A New Era for Oklahoma History
OHS director Bob Blackburn looks back, and ahead
While working on a master’s degree in 1974, Bob Blackburn made an minor, yet significant, decision to peruse the research collections at the Oklahoma Historical Society for an article he was writing.
Blackburn, now the agency’s director, recalls the encounter as a fateful one.
“That was the first time I used the collections for research, including newspapers on microfilm, oral histories, biographical files and photographs,” Blackburn says. “I mention it because that started my association with the OHS, first as a customer then as a contractor and finally as an employee and agency director.”
What was nearly 50 years ago seems like yesterday to Blackburn as he prepares for the next chapter of his life. After 41 years of preserving, collecting and sharing Oklahoma history as the state’s foremost historian and executive director of the OHS, Blackburn will retire on Jan. 15 at the age of 69.
“I always knew retirement would be coming, but the timing had to be right,” Blackburn says. “That’s why I feel so good about retirement now. My efforts and the efforts of others, dedicated to the single cause of preserving and presenting Oklahoma history, gave us the momentum to keep our mission alive and going.”
Trait Thompson, former project manager for the Oklahoma Restoration Project, was chosen after a yearlong search to succeed Blackburn. Thompson will report for duty on Jan. 5.
Blackburn has been synonymous with the OHS since 1979. His first position was editor for the society’s scholarly publication, “The Chronicles of Oklahoma.” A decade later, he was promoted to deputy director – a period Blackburn credits as a time when the organization’s “accepted mediocrity” was challenged.
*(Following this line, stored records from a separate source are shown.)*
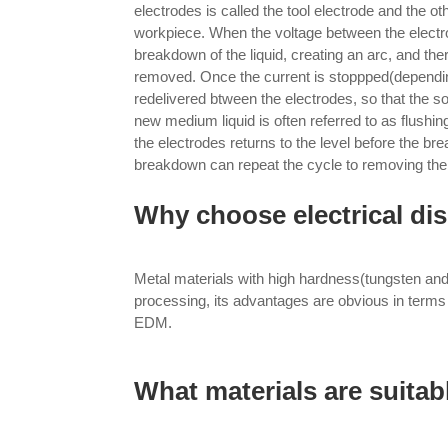
electrodes is called the tool electrode and the ot
workpiece. When the voltage between the electr
breakdown of the liquid, creating an arc, and ther
removed. Once the current is stoppped(depending
redelivered btween the electrodes, so that the so
new medium liquid is often referred to as flushin
the electrodes returns to the level before the b
breakdown can repeat the cycle to removing the
Why choose electrical d
Metal materials with high hardness(tungsten an
processing, its advantages are obvious in terms 
EDM.
What materials are suita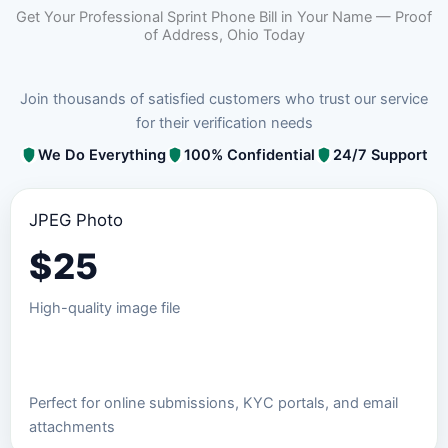
Get Your Professional Sprint Phone Bill in Your Name — Proof
of Address, Ohio Today
Join thousands of satisfied customers who trust our service
for their verification needs
We Do Everything
100% Confidential
24/7 Support
JPEG Photo
$
25
High-quality image file
Order JPEG Package
Perfect for online submissions, KYC portals, and email
attachments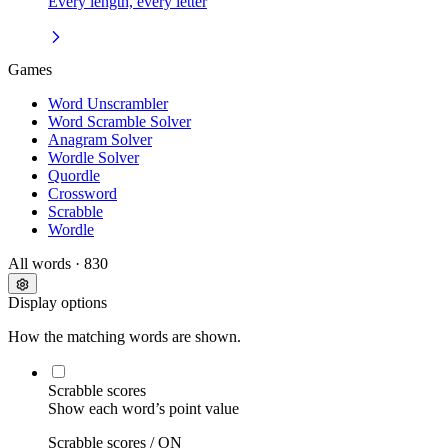
Every length, every letter
Games
Word Unscrambler
Word Scramble Solver
Anagram Solver
Wordle Solver
Quordle
Crossword
Scrabble
Wordle
All words
· 830
Display options
How the matching words are shown.
Scrabble scores
Show each word’s point value
Scrabble scores /
ON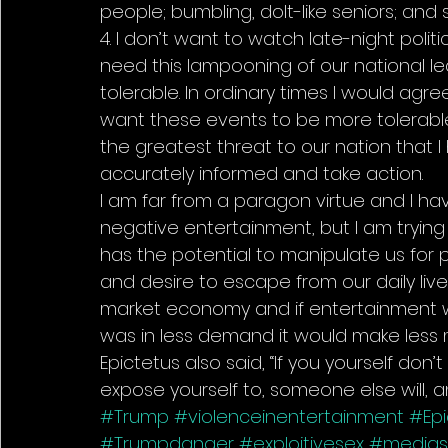
people; bumbling, dolt-like seniors; and 
4. I don’t want to watch late-night polit
need this lampooning of our national l
tolerable. In ordinary times I would agre
want these events to be more tolerable. 
the greatest threat to our nation that I
accurately informed and take action.
I am far from a paragon virtue and I hav
negative entertainment, but I am tryin
has the potential to manipulate us for pr
and desire to escape from our daily lives
market economy and if entertainment w
was in less demand it would make less
Epictetus also said, “If you yourself d
expose yourself to, someone else will, a
#Trump
#violenceinentertainment
#Ep
#Trumpdanger
#exploitivesex
#medias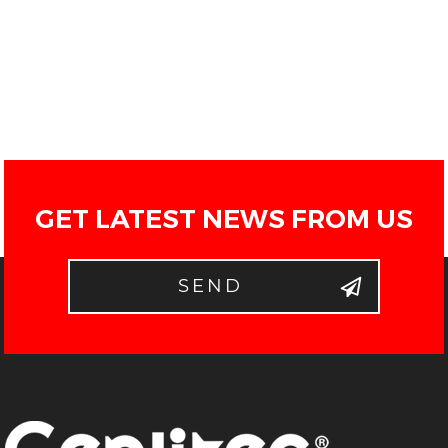
GET LATEST NEWS FROM US
SEND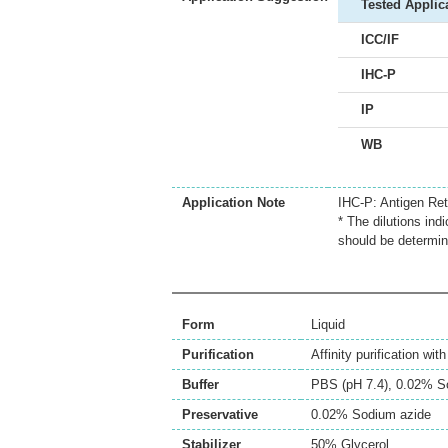
Tested Applic
ICC/IF
IHC-P
IP
WB
Application Note
IHC-P: Antigen Retr
* The dilutions ind
should be determin
Form
Liquid
Purification
Affinity purification wi
Buffer
PBS (pH 7.4), 0.02% S
Preservative
0.02% Sodium azide
Stabilizer
50% Glycerol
Through extensive efforts both internally and through legislation, Blackburn saw the potential service OHS could provide in telling the state’s history through multiple lenses and in multiple locations.
When Blackburn became executive director in 1999, he focused on what he calls the “entrepreneurial business plan,” a still-operational initiative focusing on higher standards, partnerships and diversity. This model provided the foundation for what the modern OHS became, including the design of the current 215,000-square-foot facility with a $61 million budget, and much more.
As he approaches his final weeks, Blackburn leaves behind four position papers on the critical opportunities facing the organization: digital platforming, diversity, standards and community.
“Each one of these positions is crucial to the future of the OHS. We want to tell more stories than the Land Run and the Dust Bowl,” Blackburn says. “By telling the stories of others, we color in the history of Oklahoma like a mosaic. This requires more work, deeper understanding and an opportunity to keep exploring.”
A consideration not lost on the outgoing executive director is the legacy he leaves behind. Blackburn knows Thompson will face comparisons and a list of new challenges, but he understands that obstacles act as stepping stones in the right direction.
“We don’t need another Bob Blackburn. We need change. Studying Oklahoma history made me the optimist I am today,” Blackburn says. “What gives me hope is knowing how far we’ve come as a society through efforts like the Teacher Walkout of 2018 or the Black Lives Matter movement. If we can understand each other and our past, then maybe we can keep progressing toward something better for us all.”